With the outer wall gone,  as one approaches the island there is a wide vista of the interior of the bubbling, steaming, active interior.  Luna landscape maybe a cliché but it is hard to think of a better description.   It is an inhospitable scene of jagged pointed rocks, white hot pressure mounds with steam seeping out, streams of white liquid acid laced with arsenic surrounded by sulphur streaked cliffs and huge noxious clouds of steam.
 
We were issued hard hats and gas masks and told what to do if there was an eruption of any kind. (Don't run – explosive material travels faster than bullets)   The giant's foot was the most active of the vapor outlets and our guide was excited that there had been activity in the night and the walls of the maw were plastered with fresh material.  We donned our gas masks as it was extremely toxic and caused coughing and sneezing.   We passed a footprint of a visitor who had inadvertently stepped on the edge of a pressure mound.  Fortunately a guide hauled him out before he was too burned.
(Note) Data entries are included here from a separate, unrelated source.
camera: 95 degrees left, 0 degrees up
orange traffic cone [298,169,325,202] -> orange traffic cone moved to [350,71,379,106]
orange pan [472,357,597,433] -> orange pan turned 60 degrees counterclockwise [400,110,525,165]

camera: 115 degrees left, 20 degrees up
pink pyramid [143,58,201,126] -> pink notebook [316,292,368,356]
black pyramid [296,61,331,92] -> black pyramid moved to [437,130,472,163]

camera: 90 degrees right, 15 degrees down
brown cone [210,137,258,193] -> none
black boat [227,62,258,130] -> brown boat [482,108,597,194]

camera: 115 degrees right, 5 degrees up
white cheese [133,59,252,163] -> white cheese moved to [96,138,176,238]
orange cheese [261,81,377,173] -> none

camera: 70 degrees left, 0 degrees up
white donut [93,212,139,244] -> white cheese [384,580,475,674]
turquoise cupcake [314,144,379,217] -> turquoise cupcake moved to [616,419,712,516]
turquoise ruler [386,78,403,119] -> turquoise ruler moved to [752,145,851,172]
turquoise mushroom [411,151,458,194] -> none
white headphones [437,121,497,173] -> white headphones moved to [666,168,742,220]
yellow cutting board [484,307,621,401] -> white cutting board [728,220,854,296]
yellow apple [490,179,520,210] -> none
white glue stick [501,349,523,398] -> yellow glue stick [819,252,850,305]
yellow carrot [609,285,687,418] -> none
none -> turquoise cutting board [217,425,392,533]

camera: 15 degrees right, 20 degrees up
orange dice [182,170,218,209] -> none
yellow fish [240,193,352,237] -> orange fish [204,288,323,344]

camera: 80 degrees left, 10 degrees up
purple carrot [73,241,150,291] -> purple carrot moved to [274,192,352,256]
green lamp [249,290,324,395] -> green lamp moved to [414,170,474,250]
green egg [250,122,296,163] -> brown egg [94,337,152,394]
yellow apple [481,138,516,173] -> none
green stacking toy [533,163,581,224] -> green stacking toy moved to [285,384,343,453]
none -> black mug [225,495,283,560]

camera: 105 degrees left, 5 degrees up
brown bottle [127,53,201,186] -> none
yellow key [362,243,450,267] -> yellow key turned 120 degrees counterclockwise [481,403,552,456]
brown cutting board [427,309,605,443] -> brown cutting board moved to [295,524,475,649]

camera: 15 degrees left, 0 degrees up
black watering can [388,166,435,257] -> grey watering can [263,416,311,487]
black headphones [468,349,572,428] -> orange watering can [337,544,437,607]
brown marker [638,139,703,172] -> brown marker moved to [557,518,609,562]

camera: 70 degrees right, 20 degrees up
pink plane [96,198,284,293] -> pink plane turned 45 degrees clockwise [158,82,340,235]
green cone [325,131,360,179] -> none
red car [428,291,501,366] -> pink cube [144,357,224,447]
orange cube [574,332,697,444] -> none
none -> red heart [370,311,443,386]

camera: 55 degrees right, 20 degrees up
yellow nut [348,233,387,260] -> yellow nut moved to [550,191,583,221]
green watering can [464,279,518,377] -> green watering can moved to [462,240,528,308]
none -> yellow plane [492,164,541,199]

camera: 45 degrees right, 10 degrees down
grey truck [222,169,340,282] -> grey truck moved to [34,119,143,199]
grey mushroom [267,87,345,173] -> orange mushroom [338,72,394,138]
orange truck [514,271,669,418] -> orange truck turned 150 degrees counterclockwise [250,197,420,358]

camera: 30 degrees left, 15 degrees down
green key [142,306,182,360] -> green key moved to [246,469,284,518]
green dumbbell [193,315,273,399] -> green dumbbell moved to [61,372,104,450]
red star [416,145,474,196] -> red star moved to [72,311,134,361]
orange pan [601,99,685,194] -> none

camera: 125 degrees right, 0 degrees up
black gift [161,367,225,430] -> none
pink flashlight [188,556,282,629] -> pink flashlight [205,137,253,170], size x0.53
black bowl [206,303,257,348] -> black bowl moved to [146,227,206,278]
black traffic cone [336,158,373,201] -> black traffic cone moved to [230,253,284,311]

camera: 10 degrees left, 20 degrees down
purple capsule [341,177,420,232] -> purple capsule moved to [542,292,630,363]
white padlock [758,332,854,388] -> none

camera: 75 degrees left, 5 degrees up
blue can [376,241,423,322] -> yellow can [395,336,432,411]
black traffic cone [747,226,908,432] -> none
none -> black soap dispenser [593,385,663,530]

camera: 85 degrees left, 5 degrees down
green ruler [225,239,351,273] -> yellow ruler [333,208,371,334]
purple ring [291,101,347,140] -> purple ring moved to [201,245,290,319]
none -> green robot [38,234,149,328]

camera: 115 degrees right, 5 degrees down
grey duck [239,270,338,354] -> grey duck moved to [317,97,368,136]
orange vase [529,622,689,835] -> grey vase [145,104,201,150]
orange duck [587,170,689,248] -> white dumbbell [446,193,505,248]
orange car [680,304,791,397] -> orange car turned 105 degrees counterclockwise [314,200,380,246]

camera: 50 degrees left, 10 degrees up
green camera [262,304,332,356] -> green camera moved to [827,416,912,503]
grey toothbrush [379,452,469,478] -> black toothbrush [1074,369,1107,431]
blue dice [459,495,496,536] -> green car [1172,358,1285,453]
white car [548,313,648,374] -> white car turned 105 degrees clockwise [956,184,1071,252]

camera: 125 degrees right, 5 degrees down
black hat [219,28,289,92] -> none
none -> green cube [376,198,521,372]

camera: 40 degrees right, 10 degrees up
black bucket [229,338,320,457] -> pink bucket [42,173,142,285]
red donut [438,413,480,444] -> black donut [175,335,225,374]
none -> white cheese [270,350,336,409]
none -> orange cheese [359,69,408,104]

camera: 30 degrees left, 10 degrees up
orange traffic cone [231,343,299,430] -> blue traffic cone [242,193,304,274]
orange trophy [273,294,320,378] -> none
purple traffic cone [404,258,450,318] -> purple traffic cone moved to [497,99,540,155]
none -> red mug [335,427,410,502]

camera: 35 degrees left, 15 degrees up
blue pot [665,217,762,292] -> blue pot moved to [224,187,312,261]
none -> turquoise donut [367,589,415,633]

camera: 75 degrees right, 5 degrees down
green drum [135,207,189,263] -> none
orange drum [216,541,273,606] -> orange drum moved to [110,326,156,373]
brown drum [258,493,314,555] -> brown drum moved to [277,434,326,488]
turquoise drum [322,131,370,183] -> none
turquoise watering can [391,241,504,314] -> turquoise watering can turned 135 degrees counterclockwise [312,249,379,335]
We hiked all the way to the lake, which was a clear pale turquoise, which comes from the minerals – the water was constantly heaving with the energy from underground steam vents.
 
I am pleased with photographs of puffy clouds of steam, bright yellow sulphur streams and vibrant colored rocks. It was by far the best volcanic experience I have ever had.  Some visitors arrive by helicopter.  The parked helicopters give a feeling of a desolate landscape after a catastrophe when the first visitors from the outer world arrive.